Today was a bad day for me and for Cam.  The second Cam woke up I just knew it was going to be a bad day for him.  I can tell by just looking in his eyes when he wakes up if it's going to be a good Aspi day and today his eyes said BAD! :( He did in fact have a rough day at school and had an outburst and tantrum.  Then we had an appt at the peds office to discuss possible medications for his ADHD, his diet and a few other issues. As I'm sitting there talking to the doctor I just started to cry. He and I were discussing the hard road that Cam is going to have and both he and I's concerns for Cam when he starts school next year and I just lost it. I don't want anyone to make fun of Cam. I don't want to see my son hurt because he is different and people don't understand that. He doesn't deserve this! Then in the car on the way home from the visit I got angry. I started thinking of all of the ignorant comments that have been made to me since his diagnosis. I've been told he's not an Aspi, he's just a spoiled brat. I've been told that he just a whiny baby. I've had someone stupidly say to me when I was making a comment about Cam and his Autism, they decided to say to me "well, my son is pain in the asstic, does that count?" No, that doesn't count, your son may be a pain in the butt to you on certain days, but my son has a life long issue! No, my son is NOT a spoiled brat, he is AUTISTIC! No, my son is not whiny, he has AUTISM! For the rest of his life he is going to have a battle against these ignorant comments and thoughts and that breaks my heart. The saddest part is all of these comments have been made by family members...not even complete strangers. So, what am I going to do when a stranger makes a rude comment about Cam?

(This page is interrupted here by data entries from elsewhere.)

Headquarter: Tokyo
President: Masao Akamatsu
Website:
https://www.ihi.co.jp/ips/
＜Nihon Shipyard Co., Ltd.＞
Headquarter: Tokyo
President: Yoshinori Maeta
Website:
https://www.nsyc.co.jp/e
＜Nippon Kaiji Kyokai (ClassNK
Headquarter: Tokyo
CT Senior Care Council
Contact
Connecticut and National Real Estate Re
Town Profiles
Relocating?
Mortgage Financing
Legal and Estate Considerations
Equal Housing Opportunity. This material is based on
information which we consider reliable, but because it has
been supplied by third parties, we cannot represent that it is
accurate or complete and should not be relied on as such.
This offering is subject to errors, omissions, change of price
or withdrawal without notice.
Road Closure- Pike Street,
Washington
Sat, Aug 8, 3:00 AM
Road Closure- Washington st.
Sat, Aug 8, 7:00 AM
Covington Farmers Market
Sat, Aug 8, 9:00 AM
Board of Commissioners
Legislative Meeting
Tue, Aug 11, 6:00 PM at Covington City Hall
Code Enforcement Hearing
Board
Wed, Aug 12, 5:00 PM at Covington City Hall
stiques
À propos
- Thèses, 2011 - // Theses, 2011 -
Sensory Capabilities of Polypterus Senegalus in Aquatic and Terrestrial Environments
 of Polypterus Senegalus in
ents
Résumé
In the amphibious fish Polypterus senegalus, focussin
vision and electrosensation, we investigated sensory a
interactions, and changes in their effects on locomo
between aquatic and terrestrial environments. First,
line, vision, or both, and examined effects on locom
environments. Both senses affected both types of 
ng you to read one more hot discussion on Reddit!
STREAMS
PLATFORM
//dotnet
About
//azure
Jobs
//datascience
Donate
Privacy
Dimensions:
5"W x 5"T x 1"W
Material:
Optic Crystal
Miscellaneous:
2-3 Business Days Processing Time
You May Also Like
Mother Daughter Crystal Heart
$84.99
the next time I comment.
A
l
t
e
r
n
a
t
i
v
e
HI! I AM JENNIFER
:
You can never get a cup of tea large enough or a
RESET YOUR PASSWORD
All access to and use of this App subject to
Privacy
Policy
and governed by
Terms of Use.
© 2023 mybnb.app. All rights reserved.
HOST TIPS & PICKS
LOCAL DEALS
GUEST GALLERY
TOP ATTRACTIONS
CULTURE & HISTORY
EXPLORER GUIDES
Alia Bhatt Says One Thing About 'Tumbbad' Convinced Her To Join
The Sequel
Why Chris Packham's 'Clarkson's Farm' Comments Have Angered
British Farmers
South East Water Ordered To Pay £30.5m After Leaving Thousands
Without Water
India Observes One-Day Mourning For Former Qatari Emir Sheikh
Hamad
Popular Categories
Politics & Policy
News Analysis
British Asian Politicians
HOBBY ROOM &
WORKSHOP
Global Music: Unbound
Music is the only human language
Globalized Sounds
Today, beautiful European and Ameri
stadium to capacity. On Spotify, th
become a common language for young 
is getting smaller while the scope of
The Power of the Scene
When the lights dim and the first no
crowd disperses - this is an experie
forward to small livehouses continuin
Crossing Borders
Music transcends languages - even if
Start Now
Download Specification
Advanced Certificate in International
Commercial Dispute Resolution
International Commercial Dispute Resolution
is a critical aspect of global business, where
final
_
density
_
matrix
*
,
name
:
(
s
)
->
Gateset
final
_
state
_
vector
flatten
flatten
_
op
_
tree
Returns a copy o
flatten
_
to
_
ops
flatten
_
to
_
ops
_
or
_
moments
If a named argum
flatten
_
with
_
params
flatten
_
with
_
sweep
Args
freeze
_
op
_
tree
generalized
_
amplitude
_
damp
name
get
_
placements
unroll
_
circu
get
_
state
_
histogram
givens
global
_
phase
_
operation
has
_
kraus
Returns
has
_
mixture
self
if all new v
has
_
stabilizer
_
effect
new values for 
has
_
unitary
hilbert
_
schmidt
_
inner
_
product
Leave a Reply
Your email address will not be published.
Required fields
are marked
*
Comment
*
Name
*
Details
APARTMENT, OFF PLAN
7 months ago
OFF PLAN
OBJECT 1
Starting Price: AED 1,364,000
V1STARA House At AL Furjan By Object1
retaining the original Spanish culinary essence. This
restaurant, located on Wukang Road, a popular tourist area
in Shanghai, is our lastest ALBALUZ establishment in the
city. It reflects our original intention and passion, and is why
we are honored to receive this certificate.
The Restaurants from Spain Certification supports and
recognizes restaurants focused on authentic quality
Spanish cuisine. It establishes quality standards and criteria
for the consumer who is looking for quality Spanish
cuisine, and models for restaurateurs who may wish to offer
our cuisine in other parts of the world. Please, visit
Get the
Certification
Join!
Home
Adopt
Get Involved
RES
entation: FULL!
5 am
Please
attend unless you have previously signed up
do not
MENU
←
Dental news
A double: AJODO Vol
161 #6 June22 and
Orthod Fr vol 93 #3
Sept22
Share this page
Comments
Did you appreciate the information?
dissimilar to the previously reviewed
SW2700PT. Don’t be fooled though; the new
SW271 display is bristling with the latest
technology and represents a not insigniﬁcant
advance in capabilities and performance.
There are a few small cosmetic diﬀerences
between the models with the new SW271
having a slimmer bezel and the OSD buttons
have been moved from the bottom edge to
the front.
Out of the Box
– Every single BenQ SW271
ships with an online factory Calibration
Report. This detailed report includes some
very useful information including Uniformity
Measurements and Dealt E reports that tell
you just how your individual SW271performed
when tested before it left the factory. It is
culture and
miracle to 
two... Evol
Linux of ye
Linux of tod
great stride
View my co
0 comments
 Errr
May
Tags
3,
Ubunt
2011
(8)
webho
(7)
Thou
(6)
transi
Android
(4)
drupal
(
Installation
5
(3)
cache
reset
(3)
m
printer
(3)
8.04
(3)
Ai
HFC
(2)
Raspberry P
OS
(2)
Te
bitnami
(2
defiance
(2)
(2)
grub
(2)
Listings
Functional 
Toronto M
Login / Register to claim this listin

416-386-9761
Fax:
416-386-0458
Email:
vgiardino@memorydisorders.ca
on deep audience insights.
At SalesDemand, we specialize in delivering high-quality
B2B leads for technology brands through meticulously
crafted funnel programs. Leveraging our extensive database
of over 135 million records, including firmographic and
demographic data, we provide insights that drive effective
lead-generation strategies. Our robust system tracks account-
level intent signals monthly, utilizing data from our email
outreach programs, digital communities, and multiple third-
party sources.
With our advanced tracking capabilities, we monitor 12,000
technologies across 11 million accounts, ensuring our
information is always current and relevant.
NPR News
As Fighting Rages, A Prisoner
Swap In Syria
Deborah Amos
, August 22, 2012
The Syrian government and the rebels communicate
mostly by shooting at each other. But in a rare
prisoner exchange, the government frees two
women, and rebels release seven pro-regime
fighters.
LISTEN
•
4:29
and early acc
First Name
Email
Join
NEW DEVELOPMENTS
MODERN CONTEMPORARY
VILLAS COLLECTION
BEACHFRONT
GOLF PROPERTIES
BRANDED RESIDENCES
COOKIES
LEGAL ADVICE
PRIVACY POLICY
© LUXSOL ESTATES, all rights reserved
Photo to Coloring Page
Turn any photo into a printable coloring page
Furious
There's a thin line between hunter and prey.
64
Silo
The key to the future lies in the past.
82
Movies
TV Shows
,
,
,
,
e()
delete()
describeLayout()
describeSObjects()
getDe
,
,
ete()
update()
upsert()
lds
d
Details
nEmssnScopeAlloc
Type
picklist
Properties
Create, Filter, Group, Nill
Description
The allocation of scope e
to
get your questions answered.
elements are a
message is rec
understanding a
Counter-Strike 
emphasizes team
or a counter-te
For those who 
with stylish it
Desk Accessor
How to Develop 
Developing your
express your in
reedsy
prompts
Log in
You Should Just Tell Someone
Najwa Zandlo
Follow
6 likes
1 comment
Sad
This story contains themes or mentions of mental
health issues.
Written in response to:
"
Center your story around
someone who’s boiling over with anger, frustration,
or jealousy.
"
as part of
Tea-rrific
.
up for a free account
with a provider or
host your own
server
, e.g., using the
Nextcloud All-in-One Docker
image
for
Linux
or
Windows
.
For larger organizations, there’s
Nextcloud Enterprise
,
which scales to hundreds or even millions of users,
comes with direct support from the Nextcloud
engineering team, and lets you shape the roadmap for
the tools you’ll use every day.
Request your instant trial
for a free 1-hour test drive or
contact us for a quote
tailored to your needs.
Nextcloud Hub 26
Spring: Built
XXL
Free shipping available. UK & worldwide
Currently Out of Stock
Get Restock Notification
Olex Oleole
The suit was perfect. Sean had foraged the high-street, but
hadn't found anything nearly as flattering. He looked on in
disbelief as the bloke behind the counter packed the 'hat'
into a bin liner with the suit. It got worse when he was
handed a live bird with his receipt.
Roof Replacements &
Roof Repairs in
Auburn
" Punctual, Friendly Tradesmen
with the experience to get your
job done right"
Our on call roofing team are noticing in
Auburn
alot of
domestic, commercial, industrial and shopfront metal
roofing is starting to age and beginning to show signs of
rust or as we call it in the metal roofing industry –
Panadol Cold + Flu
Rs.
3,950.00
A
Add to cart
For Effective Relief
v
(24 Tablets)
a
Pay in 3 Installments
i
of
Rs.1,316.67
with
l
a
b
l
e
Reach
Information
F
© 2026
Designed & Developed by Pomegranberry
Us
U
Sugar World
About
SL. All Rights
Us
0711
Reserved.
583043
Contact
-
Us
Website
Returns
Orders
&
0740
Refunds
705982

What am I going to say to him when he comes home crying because the kids are cruel and making fun of him? I cry just thinking about it, yet there is nothing I can do to stop it.  I love my son more than words can ever express and it kills me that I can't take this pain away from him. I am at such a loss right now.

Saturday, March 5, 2011

Cameron has Asperger's....

I don't know why I struggle with the above sentence so much...Cameron has Asperger's.  I had a feeling and saw signs way before the diagnosis. I walked into the doctor's office prepared mentally to hear those words come out of his mouth. I had even told myself I would be relieved to hear those words said. Yet, hearing those very words brought me to my knees and put me at the lowest point in my life. I started questioning God, was it because of mistakes I had made in my life that MY son is being punished? God, why MY child?!  We had taken Cameron to the doctor because we had been having so many issues with him. I had been the one who had pushed for us to take him and now I was the one breaking down and not wanting to hear those words. My husband and I love both of our children more than anything on this planet and we had already been through so much, it didn't and at times still doesn't seem fair that our child has Asperger's. But that is why I chose to write this blog, to share my families struggles and our accomplishments. To have an outlet for myself and to hopefully help others who may be going through the same thing and also in hopes that maybe we can help each other.